Jacob Freedman's Portfolio

webpage portfolio for open source GIS work


Project maintained by jafreedman12 Hosted on GitHub Pages — Theme by mattgraham

RE- Spatial-temporal and content analysis of Twitter Data

Replication of

Spatial, temporal and content analysis of Twitter data

Original study by Wang, Z., X. Ye, and M. H. Tsou. 2016. Spatial, temporal, and content analysis of Twitter for wildfire hazards. Natural Hazards 83 (1):523–540. DOI:10.1007/s11069-016-2329-6. and

First replication study by Holler, J. 2021 (in preparation). Hurricane Dorian vs Sharpie Pen: an empirical test of social amplification of risk on social media.

Replication Author: Jacob Freedman, looking at twitter data in Florida with the revocation of all statewide COVID restrictions on May 3rd, 2020

Replication Materials Available at: github repository name

Created: 6 May 2021 Revised: 20 May 2021

Abstract: Why study the spatial distribution of Twitter data?

Wang et al (2016) analyzed Twitter data for wildfires in California, finding that the social media data can show prevalence of conversations about risk and hotspots of disaster in real-time. There is an emphasis on data being shared by centralized sources, showing that even in eras of disinformation, centralized organizations that are “trusted” (such as a local media outlet) are retweeted with high frequency.Holler (2021) is studying Twitter data for Hurricane Dorian on the Atlantic coast, finding that in spite of tending news and social media content regarding a false narrative of risk, original Tweets still clustered significantly along the real hurricane track, and only along the hurricane track.

Reproducing and replicating spatial research of twitter data around vulnerability continues to be relevant because there are always new disasters occurring that communities will tweet about with differing frequencies. In his replication study, I look at the spatial prevalence of tweets about COVID-19 in Florida in the week prior to May 3rd, 2021, when Governor Ron DeSantis removed all statewide COVID restrictions. Expanding upon the given code, I conduct a text sentiment analysis of positive and negative tweets about the mask mandate removal, hoping to visualize hotspots of pushback against and support for the governor’s orders.

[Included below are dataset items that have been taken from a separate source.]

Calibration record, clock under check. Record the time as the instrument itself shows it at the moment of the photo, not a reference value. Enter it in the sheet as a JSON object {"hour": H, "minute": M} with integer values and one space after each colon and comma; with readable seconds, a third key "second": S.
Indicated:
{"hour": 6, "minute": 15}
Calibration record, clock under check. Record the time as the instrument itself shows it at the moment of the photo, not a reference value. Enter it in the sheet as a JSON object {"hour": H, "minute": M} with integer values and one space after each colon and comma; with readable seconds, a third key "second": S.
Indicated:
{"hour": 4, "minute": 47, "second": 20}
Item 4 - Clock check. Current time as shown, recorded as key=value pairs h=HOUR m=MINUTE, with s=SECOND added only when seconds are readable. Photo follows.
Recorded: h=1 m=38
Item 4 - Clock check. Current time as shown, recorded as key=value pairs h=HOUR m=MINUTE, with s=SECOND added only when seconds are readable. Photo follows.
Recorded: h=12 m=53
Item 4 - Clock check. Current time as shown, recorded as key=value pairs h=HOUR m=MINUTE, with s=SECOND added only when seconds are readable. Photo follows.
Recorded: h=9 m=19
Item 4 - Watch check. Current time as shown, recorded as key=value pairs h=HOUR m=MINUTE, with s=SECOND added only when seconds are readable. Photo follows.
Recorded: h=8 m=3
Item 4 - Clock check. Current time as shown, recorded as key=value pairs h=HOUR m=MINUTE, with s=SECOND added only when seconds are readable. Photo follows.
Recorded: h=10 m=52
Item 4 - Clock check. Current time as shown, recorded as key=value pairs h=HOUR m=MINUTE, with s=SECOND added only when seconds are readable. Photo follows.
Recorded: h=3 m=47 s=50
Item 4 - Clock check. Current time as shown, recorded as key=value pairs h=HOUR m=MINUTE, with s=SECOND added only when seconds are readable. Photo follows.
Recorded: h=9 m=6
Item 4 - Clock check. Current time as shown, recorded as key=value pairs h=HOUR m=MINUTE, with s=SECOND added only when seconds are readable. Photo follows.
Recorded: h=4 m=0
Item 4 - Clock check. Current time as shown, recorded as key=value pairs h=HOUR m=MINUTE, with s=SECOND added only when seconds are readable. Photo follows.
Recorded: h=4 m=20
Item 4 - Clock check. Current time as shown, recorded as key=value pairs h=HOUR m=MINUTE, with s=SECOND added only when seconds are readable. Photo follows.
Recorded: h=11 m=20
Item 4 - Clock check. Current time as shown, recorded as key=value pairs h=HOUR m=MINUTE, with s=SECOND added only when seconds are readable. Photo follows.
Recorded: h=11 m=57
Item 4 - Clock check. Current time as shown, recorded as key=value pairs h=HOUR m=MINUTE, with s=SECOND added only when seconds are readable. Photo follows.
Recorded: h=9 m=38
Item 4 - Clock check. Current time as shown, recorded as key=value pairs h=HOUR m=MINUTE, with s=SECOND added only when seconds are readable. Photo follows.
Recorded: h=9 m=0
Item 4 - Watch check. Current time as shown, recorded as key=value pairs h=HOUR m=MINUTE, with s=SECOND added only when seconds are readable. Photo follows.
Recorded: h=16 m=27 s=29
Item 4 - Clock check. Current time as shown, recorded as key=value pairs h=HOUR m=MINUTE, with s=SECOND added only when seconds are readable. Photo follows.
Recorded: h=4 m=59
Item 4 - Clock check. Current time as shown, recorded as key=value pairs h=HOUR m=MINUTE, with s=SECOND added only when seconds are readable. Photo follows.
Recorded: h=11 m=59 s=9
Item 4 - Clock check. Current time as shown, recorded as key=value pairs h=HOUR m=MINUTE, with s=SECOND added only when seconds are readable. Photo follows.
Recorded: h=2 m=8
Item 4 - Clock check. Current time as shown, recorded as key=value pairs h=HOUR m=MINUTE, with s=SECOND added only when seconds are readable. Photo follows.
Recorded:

Original Study Information

Holler (2021) loosely replicated the methods of Wang et al (2016) for the case of Hurricane Dorian’s landfall on the U.S. mainland during the 2019 Atlantic Hurricane season. Holler modified Wang et al’s methods by not searching for retweets for network analysis, focusing instead on original Tweet content with keywords hurricane, Dorian, or sharpiegate (a trending hashtag referring to the storm). Holler modified the methodology for normalizing tweet data by creating a normalized Tweet difference index and extended the methodology to test for spatial cluserting with the local Getis-Ord statistic. The study tested a hypothesis that false narratives of hurricane risk promulgated at the highest levels of the United States government would significantly distort the geographic distribution of Twitter activity related to the hurricane and its impacts, finding that original Twitter data still clustered only in the affected areas of the Atlantic coast in spite of false narratives about risk of a westward track through Alabama. The replication study by Holler (2021) used R, including the rtweet, rehydratoR, igraph, sf, and spdep packages for analysis. (Written by Joseph Holler)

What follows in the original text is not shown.